__EXCERPT PROVIDED__
——————————
I have a big data set which I cleaned up and found that one of the fields has value like
"My son is turning into a monster \xf0\u009f\u0098\u0092"
I am not able to create this simple data as it gives the below mentioned error
a <- c('My son is turning into a monster \xf0\u009f\u0098\u0092')
Error: mixing Unicode and octal/hex escapes in a string is not allowed
Now suppose I have this value in my variable and want to remove all non-ascii characters like
library(stringi)
b <- stri_trans_general(a, "latin-ascii")
and now want to converted text in the lower format
tolower(b)
I am getting below mentioned error
Error in tolower(b) : invalid input 'My son is turning into a monster 😒' in 'utf8towcs'
Can someone please help me to understand the issue
To remove all non-ASCII characters you can use regex. [\x00-\x7F]
is the set of all non-ASCII characters, so we can replace every occurrence with nothing. However, R doesn't like \x00
because it's the null character, so I had to modify the series to be [\x01-\x7F]
a <- c('My son is turning into a monster \u009f\u0098\u0092')
——————————
__EXTRACTED DATA__
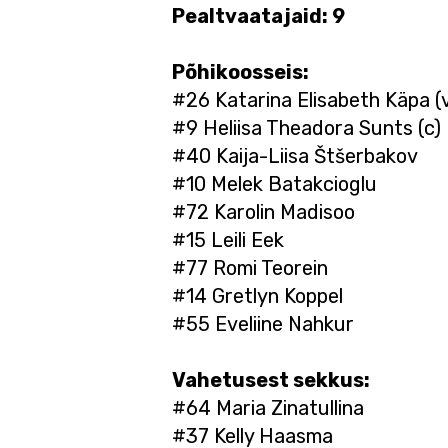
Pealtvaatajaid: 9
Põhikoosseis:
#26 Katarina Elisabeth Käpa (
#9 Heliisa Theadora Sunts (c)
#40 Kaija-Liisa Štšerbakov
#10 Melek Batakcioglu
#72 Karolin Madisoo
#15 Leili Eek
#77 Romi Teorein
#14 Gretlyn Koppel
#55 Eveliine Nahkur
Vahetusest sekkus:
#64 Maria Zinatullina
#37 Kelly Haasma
——————————
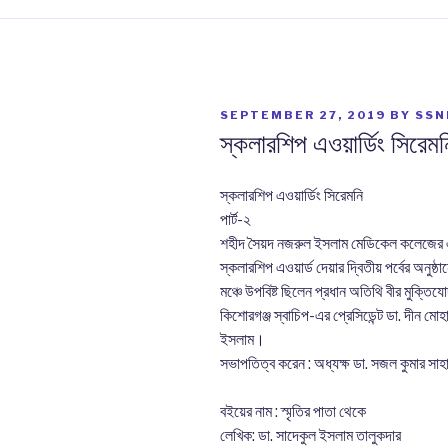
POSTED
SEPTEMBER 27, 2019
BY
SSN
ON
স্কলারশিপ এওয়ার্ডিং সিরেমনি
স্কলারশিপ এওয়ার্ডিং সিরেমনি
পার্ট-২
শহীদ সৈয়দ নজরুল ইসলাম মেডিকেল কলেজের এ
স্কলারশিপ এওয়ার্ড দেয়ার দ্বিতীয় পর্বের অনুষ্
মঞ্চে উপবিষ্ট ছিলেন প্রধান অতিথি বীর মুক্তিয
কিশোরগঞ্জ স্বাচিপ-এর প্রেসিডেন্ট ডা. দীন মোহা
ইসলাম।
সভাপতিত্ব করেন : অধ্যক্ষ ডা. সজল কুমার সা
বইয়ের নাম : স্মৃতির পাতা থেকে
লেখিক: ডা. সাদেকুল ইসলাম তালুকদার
——————————
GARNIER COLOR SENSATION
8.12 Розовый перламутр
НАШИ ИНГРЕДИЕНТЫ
——————————
__ACTIVITY__
Continue the forum thread about stripping non-ASCII characters from a string in R, picking up after its last line. The material is separate from the text on removing non-ASCII characters in R.

__WRITTEN ANSWER__
#> [1] "My son is turning into a monster \u009f\u0098\u0092"
tolower(gsub('[^\x01-\x7F]+','',a))
#> [1] "my son is turning into a monster "
or, with the octal codes
a <- c('My son is turning into a monster \xf0')
#> [1] "My son is turning into a monster ð"
tolower(gsub('[^\x01-\x7F]+','',a))
#> [1] "my son is turning into a monster "